Natural Gas Boot Camp Success Story


Increased Veteran Recruiting

Press release 2013

A training program that prepares workers—mainly military veterans—for jobs in the utility industry will launch this fall in Michigan, including a natural gas boot camp developed in partnership with the Midwest Energy Association, as well as the theory that military veterans can easily transition to careers in energy.

“What we’re trying to do is vet the natural gas boot camp model and provide military veterans with some training to see how well they learn and adapt, to give them a leg up transitioning into the utility industry,” said Ray Kelly, Director of Safety and Technical Training at DTE Energy. DTE Energy, along with Consumers Energy, will launch the training program October 1 in anticipation of hiring successful graduates early next year.

“We are not necessarily looking for an overlap in skills, but an overlap in competencies,” he said. “We want to see if they can learn what they need in a short period of time and hopefully become great employees.
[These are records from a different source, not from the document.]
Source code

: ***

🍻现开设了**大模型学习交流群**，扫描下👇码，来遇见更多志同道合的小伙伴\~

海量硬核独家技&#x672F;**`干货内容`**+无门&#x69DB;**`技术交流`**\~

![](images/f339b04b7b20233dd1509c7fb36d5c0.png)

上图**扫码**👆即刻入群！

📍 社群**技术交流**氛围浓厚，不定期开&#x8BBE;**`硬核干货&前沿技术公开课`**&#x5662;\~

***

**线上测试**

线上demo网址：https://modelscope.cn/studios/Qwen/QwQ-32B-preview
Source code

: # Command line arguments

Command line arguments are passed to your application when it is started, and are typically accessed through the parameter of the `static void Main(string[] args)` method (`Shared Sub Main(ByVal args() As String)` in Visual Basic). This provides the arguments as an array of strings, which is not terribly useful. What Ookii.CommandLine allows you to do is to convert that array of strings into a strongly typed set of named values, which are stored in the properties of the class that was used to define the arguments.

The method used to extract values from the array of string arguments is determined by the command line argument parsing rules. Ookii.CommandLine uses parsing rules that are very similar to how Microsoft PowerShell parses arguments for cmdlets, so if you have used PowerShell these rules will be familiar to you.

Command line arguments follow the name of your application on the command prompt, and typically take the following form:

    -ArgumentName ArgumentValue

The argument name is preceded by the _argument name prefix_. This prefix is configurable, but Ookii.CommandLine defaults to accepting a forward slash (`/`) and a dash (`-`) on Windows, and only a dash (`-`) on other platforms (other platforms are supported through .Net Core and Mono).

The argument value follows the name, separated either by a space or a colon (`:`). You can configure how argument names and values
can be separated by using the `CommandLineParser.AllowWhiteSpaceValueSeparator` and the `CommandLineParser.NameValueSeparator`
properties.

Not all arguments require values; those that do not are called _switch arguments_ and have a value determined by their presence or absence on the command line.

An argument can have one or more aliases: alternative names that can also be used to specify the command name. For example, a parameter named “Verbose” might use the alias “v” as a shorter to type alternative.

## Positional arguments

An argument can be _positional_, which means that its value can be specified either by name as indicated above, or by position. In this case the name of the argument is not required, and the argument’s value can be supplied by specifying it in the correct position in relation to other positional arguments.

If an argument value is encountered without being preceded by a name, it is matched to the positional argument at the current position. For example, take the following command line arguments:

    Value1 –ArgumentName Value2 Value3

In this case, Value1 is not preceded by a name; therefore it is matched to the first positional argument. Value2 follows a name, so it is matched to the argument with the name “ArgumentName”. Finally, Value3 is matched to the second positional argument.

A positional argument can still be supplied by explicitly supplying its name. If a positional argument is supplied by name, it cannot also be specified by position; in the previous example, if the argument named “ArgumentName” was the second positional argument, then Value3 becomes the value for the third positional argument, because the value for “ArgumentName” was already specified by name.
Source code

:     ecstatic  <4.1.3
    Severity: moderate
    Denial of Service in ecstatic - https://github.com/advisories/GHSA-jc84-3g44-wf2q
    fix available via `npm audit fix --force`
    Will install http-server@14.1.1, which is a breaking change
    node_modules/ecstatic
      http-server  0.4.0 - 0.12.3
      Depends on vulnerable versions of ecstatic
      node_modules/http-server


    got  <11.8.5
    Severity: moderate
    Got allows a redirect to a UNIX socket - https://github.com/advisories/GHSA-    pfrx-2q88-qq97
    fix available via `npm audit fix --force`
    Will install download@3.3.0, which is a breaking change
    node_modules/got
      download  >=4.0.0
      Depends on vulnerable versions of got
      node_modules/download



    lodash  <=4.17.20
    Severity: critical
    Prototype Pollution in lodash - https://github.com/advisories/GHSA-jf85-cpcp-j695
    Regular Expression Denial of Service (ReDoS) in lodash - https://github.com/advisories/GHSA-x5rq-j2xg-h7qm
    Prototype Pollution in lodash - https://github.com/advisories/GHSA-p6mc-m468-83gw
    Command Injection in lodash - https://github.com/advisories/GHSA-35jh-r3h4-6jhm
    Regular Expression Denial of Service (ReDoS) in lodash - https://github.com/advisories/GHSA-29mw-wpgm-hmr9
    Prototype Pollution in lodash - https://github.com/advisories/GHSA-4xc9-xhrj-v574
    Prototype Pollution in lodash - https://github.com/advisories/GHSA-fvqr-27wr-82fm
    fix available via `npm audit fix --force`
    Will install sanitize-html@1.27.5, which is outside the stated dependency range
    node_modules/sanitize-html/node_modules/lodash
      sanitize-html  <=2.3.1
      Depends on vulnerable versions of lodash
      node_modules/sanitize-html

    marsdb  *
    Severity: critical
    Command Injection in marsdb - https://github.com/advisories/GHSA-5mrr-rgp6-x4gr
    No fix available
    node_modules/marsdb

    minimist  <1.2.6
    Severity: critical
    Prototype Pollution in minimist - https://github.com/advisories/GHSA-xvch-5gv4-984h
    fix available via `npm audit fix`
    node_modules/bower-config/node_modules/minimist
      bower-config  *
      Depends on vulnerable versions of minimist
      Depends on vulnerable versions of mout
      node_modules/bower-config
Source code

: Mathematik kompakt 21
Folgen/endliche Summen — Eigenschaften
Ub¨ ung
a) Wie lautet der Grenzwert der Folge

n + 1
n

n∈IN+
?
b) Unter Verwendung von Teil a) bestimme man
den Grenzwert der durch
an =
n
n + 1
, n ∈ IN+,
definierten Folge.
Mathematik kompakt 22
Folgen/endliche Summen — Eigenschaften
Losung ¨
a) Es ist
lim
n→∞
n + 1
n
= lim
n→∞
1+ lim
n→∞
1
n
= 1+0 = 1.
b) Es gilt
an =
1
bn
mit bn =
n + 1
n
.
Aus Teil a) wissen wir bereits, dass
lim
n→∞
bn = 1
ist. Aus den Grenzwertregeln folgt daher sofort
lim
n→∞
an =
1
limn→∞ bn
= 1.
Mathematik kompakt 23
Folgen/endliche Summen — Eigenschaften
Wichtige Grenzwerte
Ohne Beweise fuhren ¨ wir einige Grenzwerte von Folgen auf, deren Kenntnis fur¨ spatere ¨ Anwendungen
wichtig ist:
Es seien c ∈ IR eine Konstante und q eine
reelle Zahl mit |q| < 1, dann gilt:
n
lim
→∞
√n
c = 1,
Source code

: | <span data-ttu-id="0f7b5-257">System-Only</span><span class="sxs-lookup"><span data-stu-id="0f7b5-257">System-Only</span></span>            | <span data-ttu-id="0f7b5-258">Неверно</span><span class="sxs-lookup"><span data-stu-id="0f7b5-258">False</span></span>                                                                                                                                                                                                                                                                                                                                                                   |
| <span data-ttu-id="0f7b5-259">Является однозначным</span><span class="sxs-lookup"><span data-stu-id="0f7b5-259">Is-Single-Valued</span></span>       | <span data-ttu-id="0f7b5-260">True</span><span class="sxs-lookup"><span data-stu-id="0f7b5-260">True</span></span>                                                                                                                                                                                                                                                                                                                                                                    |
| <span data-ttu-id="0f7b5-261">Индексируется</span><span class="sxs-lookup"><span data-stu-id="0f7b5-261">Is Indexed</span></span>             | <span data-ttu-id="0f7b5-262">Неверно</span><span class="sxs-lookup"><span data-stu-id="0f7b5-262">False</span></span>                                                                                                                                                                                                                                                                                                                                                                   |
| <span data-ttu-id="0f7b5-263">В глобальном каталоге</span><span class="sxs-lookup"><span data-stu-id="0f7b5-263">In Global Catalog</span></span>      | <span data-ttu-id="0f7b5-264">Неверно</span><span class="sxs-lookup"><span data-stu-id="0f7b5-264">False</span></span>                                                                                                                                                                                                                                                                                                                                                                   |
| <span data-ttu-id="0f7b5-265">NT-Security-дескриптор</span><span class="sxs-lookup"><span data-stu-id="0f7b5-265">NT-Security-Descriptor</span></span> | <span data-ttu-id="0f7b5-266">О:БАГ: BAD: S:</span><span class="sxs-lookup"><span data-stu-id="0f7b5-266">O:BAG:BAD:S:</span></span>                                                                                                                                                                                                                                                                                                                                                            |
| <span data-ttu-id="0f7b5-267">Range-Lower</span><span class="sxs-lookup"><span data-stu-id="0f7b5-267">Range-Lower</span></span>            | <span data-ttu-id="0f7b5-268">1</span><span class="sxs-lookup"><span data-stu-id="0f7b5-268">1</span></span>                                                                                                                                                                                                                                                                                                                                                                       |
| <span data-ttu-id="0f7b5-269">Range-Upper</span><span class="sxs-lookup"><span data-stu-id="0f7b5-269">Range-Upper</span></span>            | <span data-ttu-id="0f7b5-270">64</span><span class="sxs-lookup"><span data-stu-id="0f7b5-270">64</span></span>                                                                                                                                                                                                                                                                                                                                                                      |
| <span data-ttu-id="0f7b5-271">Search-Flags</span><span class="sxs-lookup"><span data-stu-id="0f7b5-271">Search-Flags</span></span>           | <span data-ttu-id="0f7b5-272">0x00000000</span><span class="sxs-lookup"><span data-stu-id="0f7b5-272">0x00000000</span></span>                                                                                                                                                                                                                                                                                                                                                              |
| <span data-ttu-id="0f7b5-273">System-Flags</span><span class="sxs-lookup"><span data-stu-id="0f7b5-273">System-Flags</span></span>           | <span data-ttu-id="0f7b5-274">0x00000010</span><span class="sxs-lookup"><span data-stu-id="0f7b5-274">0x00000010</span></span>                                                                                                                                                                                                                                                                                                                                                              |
I also think it’s an awesome social responsibility on our part, to help veterans find jobs.”

Michele Forcier, senior employee development consultant for Consumers Energy, said her company joined the pilot program because it fit with the company’s hiring needs. “What we hope to see are some candidates who have been exposed to the natural gas side of the business, who come in with some work credentials,” she said. “At the same time, we hope to help the veteran population obtain employment.”

Kelly said two boot camps would run simultaneously. Approximately 25 students, who are mainly unemployed or underemployed veterans, will attend a camp in the northern part of the state. Upon successful completion of the program, they would be considered for a maintenance fitter apprenticeship program at DTE. Another 20 students, also composed largely of veterans, will attend a camp in the southern part of the state. Consumers Energy would consider hiring them as gas utility workers.

Between the two utilities, Kelly said, they hope to hire more than 50 percent of the program’s graduates. Those that aren’t hired directly by utilities will have the skills to seek similar positions at other companies.

The boot camp portion of the program runs for about six weeks and features instructor-guided lessons and hands-on practice. The training incorporates CEWD’s four-week Energy Industry Fundamentals certificate program, blending instructor-led and web-based material, Kelly said. Both companies are currently determining which parts of the boot camp curriculum best fit their needs.

Students are being recruited through partnerships with the Veterans Administration and Michigan Works!, a workforce development association. Other partners in the program include the Midwest Energy Association (MEA), Schoolcraft Community College, and Alpena Community College.

“This pilot is part of a larger effort promoted by the Michigan Utility Workforce Development Consortium,” said Rick W. Legleitner, Manager, Employee Development and Skilling at Consumers Energy. “The purpose of the consortium, in concert with Michigan community colleges, MiWorks! agencies, and the Michigan Workforce Development Agency, is the creation of a diverse pool of competent employees for the Michigan utility industry. This pilot has the potential to be an important component in this effort.”

Michele Kirkland, Vice President, Energy Operations at Consumers Energy, said “This is a key workforce preparation and development opportunity and fits our vision of having a diverse pool of qualified students that can move from school to work.”